En el caso brasilero la corrupción de prácticamente la totalidad de la clase política termina por provocar un odio sin merced a Luiz Inácio Lula da Silva y a Dilma Rousseff, líderes del Partido de los Trabajadores, que un alto porcentaje de la ciudadanía pretende borrar del mapa electoral.
Cuando las elecciones presidenciales se transforman en un “plebiscito de todo o nada”, necesariamente provocan una subjetividad por parte de la ciudadanía en que hay que optar “entre ellos y nosotros”, (algo de eso nos pasó en Chile, en 1964, entre los candidatos Eduardo Frei Montalva y Salvador Allende, y en 1973, entre la Confederación Democrática (CODE), y el Partido Federado de la Unidad Popular): la radicalización de la lucha de clases termina por cortar toda posibilidad de diálogo. Las armas de la política son reemplazadas por las armas de la violencia militar.
Como lo sostiene Max Weber, la política como salvación termina siempre por destruir los cimientos de la ética de la responsabilidad y de la convicción. Por desgracia, la corrupción estructural que se ha apoderado de la democracia representativa, lleva a los ciudadanos no sólo a odiar a los políticos, sino que lleva consigo la destrucción de la democracia a causa del quiebre entre el pueblo y la casta “feudal”.
El hasta ahora casi seguro triunfo de Jair Bolsonaro, muy tardíamente ha despertado a los demócratas de América Latina principalmente la conciencia del peligro presente de dictaduras nazis – aun cuando la historia nunca es igual, el perpetuo retorno es un mito de la antigüedad, tomado por Nietzsch y a mi modo de ver no tiene vigencia en el mundo contemporáneo); muchos recuerdan, a raíz del triunfo de Bosonaro, la película de Berman, El huevo de la serpiente, la inconsciencia de la sociedad alemana sobre el avance del nacionalsocialismo, y de cómo A. Hitler llevó a su pueblo a la barbarie y al “suicidio”.(Sebastián Faffner, Anotaciones sobre Hitler 2002)

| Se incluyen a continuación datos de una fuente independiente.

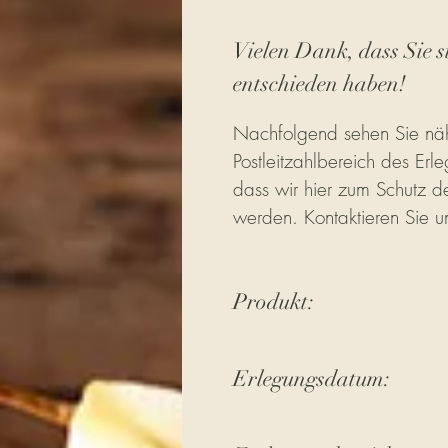
Vielen Dank, dass Sie s
entschieden haben!
Nachfolgend sehen Sie näh
Postleitzahlbereich des Erle
dass wir hier zum Schutz de
werden. Kontaktieren Sie u
Produkt:
Erlegungsdatum:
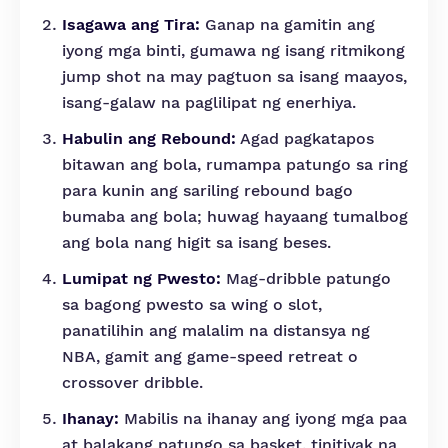
Isagawa ang Tira:
Ganap na gamitin ang
iyong mga binti, gumawa ng isang ritmikong
jump shot na may pagtuon sa isang maayos,
isang-galaw na paglilipat ng enerhiya.
Habulin ang Rebound:
Agad pagkatapos
bitawan ang bola, rumampa patungo sa ring
para kunin ang sariling rebound bago
bumaba ang bola; huwag hayaang tumalbog
ang bola nang higit sa isang beses.
Lumipat ng Pwesto:
Mag-dribble patungo
sa bagong pwesto sa wing o slot,
panatilihin ang malalim na distansya ng
NBA, gamit ang game-speed retreat o
crossover dribble.
Ihanay:
Mabilis na ihanay ang iyong mga paa
at balakang patungo sa basket, tinitiyak na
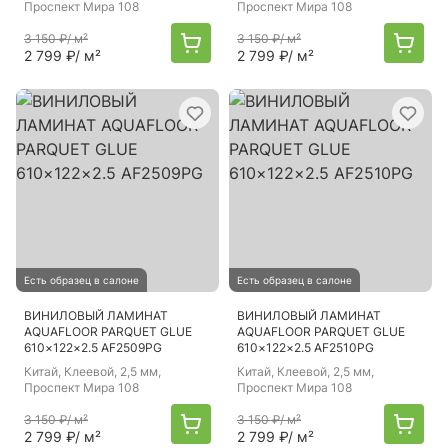
Проспект Мира 108
Проспект Мира 108
3 150 ₽
/ м²
3 150 ₽
/ м²
2 799 ₽
/ м²
2 799 ₽
/ м²
Есть образец в салоне
Есть образец в салоне
ВИНИЛОВЫЙ ЛАМИНАТ
ВИНИЛОВЫЙ ЛАМИНАТ
AQUAFLOOR PARQUET GLUE
AQUAFLOOR PARQUET GLUE
610×122×2.5 AF2509PG
610×122×2.5 AF2510PG
Китай
, Клеевой, 2,5 мм,
Китай
, Клеевой, 2,5 мм,
Проспект Мира 108
Проспект Мира 108
3 150 ₽
/ м²
3 150 ₽
/ м²
2 799 ₽
/ м²
2 799 ₽
/ м²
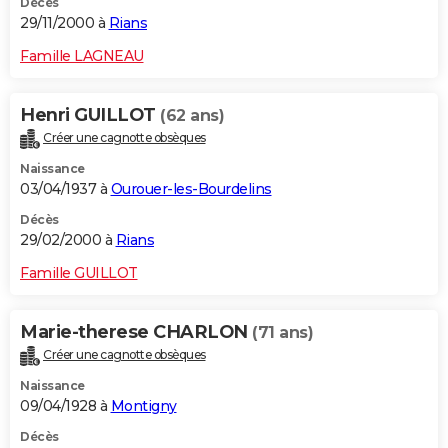
Décès
29/11/2000 à
Rians
Famille LAGNEAU
Henri GUILLOT
(62 ans)
Créer une cagnotte obsèques
Naissance
03/04/1937 à
Ourouer-les-Bourdelins
Décès
29/02/2000 à
Rians
Famille GUILLOT
Marie-therese CHARLON
(71 ans)
Créer une cagnotte obsèques
Naissance
09/04/1928 à
Montigny
Décès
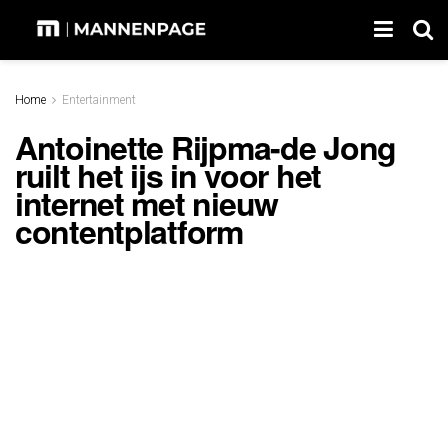
Home
Entertainment
Antoinette Rijpma-de Jong
ruilt het ijs in voor het
internet met nieuw
contentplatform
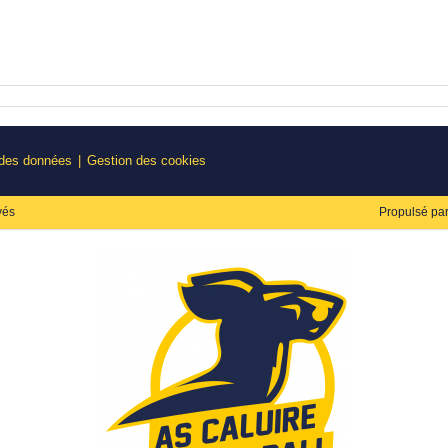
 des données
Gestion des cookies
vés
Propulsé pa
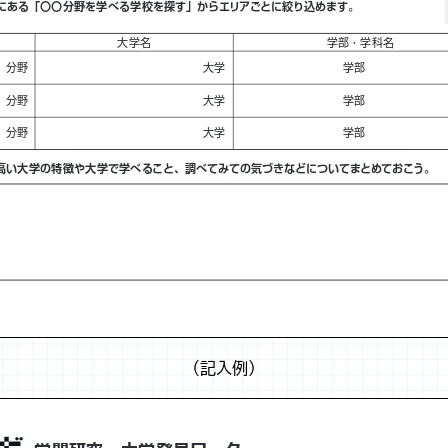
（記入例）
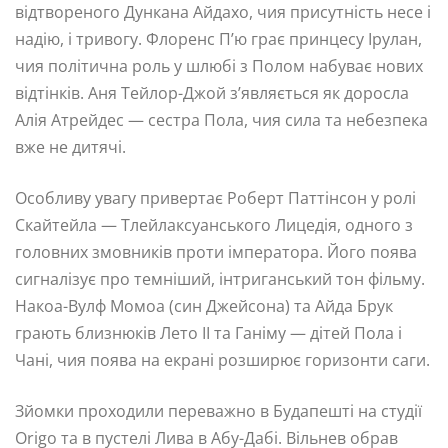
відтвореного Дункана Айдахо, чия присутність несе і
надію, і тривогу. Флоренс П’ю грає принцесу Ірулан,
чия політична роль у шлюбі з Полом набуває нових
відтінків. Аня Тейлор-Джой з’являється як доросла
Алія Атрейдес — сестра Пола, чия сила та небезпека
вже не дитячі.
Особливу увагу привертає Роберт Паттінсон у ролі
Скайтейла — Тлейлаксуанського Лицедія, одного з
головних змовників проти імператора. Його поява
сигналізує про темніший, інтриганський тон фільму.
Накоа-Вулф Момоа (син Джейсона) та Айда Брук
грають близнюків Лето II та Ганіму — дітей Пола і
Чані, чия поява на екрані розширює горизонти саги.
Зйомки проходили переважно в Будапешті на студії
Origo та в пустелі Лива в Абу-Дабі. Вільнев обрав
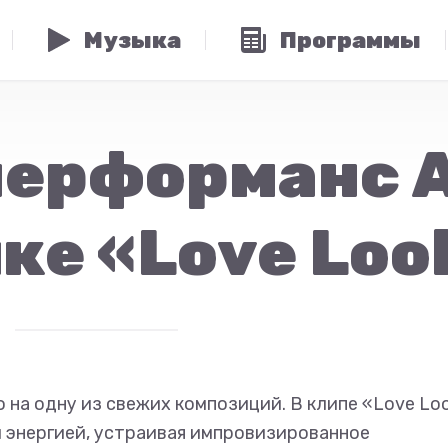
Музыка
Программы
перформанс 
ке «Love Loo
 на одну из свежих композиций. В клипе «Love Lo
 энергией, устраивая импровизированное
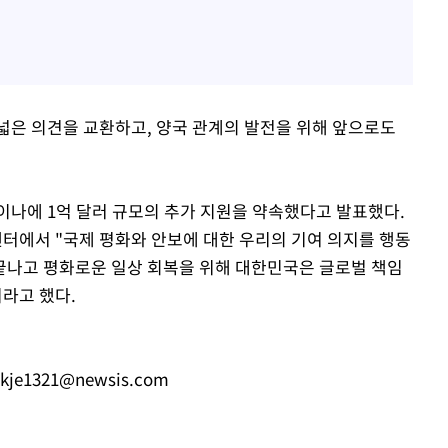
넓은 의견을 교환하고, 양국 관계의 발전을 위해 앞으로도
이나에 1억 달러 규모의 추가 지원을 약속했다고 발표했다.
터에서 "국제 평화와 안보에 대한 우리의 기여 의지를 행동
끝나고 평화로운 일상 회복을 위해 대한민국은 글로벌 책임
라고 했다.
kje1321@newsis.com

El Partido de los Trabajadores y los demócratas de otros partidos políticos no captaron la peligrosidad del fascismo militar y canuto de Bolsonaro y, muy irresponsablemente, no se unieron en un frente común para rematar el personalismo y mantuvieron la candidatura de Lula ante el último segundo. El fascismo, el nazismo, la ultraderecha neoliberal y el militarismo evangélico siempre han sido pavimentados por el sectarismo de la izquierda: en Italia, la toma de fábricas en Milán; en Alemania, la lucha de clase contra clase, la división sindical y el odio a los “social-traidores.
Nada avanzamos con aprender de memoria las frases más brutales del candidato de la ultraderecha, Jair Bolsonaro, pues la verdad es que debido al odio al Partido de los Trabajadores, gran parte de la derecha democrática brasilera se volcó en masa a las urnas a favor de Bolsonaro. ¿Cómo explicarse que el Partido Socialdemócrata, con su líder histórico, Fernando Henrique Cardoso, sólo obtuviera el 4,7% de los sufragios en las elecciones del pasado domingo, 7 de octubre?
Nada más funesto en política que el miedo. En estas elecciones brasileras se expresó en el terror al castro-comunismo, el odio racial, en el fanatismo moral evangélico que pretende defender la vida, pero termina adorando la muerte – y en un purismo que termina siempre destruyendo la libertad.